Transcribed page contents
□ □ □

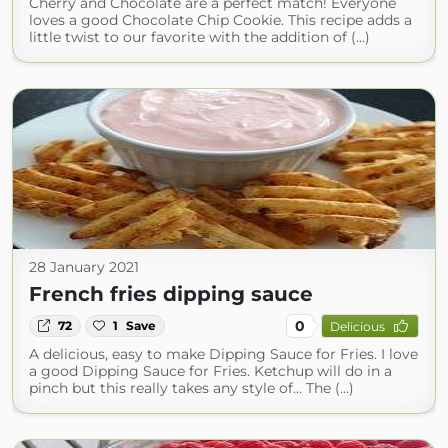
Cherry and Chocolate are a perfect match! Everyone
loves a good Chocolate Chip Cookie. This recipe adds a
little twist to our favorite with the addition of (...)
28 January 2021
French fries dipping sauce
0
72
1
Save
Delicious
A delicious, easy to make Dipping Sauce for Fries. I love
a good Dipping Sauce for Fries. Ketchup will do in a
pinch but this really takes any style of... The (...)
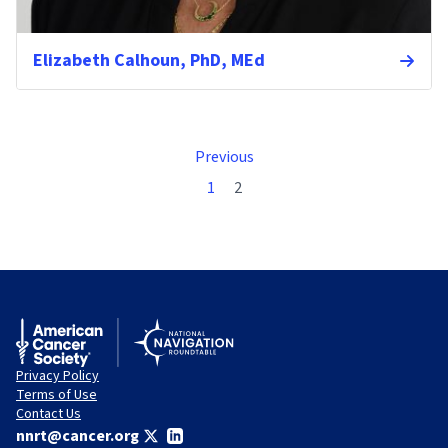
Elizabeth Calhoun, PhD, MEd
Previous
1
2
Privacy Policy
Terms of Use
Contact Us
nnrt@cancer.org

□ □ □

### Task
Turn the text lines of the records above into a numbered list, skipping any blank lines. Leave the pictures out of your answer.

### Response for this exercise
1. Cherry and Chocolate are a perfect match! Everyone
2. loves a good Chocolate Chip Cookie. This recipe adds a
3. little twist to our favorite with the addition of (...)
4. 28 January 2021
5. French fries dipping sauce
6. 0
7. 72
8. 1
9. Save
10. Delicious
11. A delicious, easy to make Dipping Sauce for Fries. I love
12. a good Dipping Sauce for Fries. Ketchup will do in a
13. pinch but this really takes any style of... The (...)
14. Elizabeth Calhoun, PhD, MEd
15. Previous
16. 1
17. 2
18. Privacy Policy
19. Terms of Use
20. Contact Us
21. nnrt@cancer.org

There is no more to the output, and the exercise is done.